I’ve been trying to work out what I might do, and this is what I’ve come up with; it’s still a draft, and the presentation is very much in development, so I’d welcome any comments or suggestions.  I see this as part of a comprehensive re-working of my essay on “The everywhere war” – which desperately needs it (it was written to order and in very short order).

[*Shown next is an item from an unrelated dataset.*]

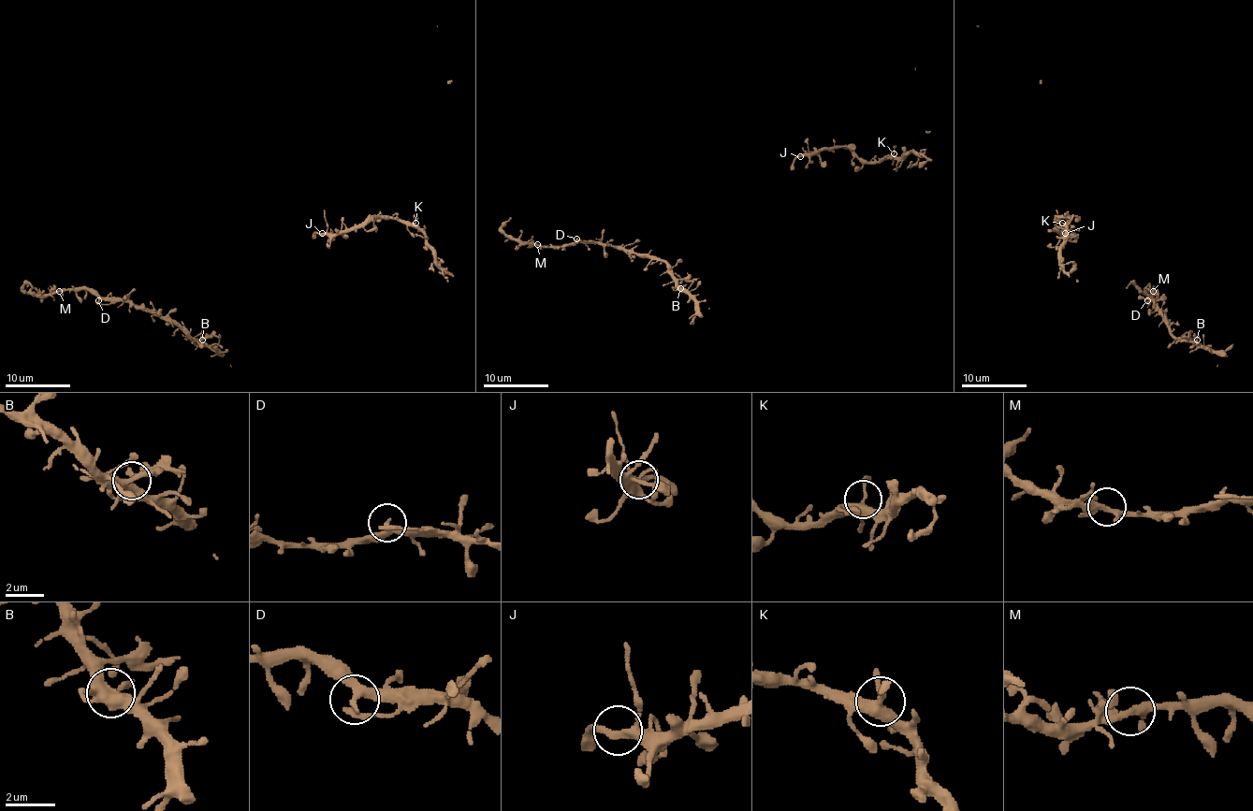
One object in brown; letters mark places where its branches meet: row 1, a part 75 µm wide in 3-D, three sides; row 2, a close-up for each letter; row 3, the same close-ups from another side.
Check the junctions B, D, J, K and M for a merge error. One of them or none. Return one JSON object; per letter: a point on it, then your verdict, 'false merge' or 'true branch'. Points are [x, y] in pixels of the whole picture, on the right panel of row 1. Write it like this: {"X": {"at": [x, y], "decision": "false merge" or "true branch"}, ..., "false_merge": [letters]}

Other Wars Imagined: visuality, spatiality and corpography

When Samuel Hynes wrote his classic account of A War Imagined he identified two ways in which the First World War transformed English (and by implication European) culture. First the emergence of a new visual field disclosed military violence in selective but none the less shocking ways: the half-tone block allowed photographs to be printed in newspapers, and cinema provided an even more vivid rendering of industrialised violence. Second the new dislocation of time and space was epitomised in what Hynes called ‘the death of landscape’ – the ‘annihilation of Nature’ and the monstrous appearance of ‘anti-landscape’ – and the substitution of abstract, ‘de-rationalized and de-familiarized’ spaces of pulverized geometries. This presentation explores the implications of Hynes’s views for the imaginative geographies of later modern war. Less concerned with representation – with images as mirrors of military violence – I focus on performative effects and, in the company of Judith Butler, consider the ways in which imaginative geographies enter into the very conduct of war. The visual technologies are different, so I pay close attention to the digital production of targets and to counter-geographies that fill these spaces with ordinary men, women and children. The formation of this counter-public sphere is contested – propaganda has never been more aggressive in its deformations – and so I also examine the implications of a ‘post-truth regime’ for critical thought and action. But the spaces of military and paramilitary violence are different too – no longer abstract and linear – and I suggest some of the ways in which an embodied corpography can subvert the cartographic imaginaries of previous modern wars. This critical manoeuvre also has vital implications for international humanitarian law and the constitution of war zones as what, not following Giorgio Agamben, I treat as spaces of exception. Throughout I draw on examples from my research on Afghanistan, Gaza, Iraq and Syria.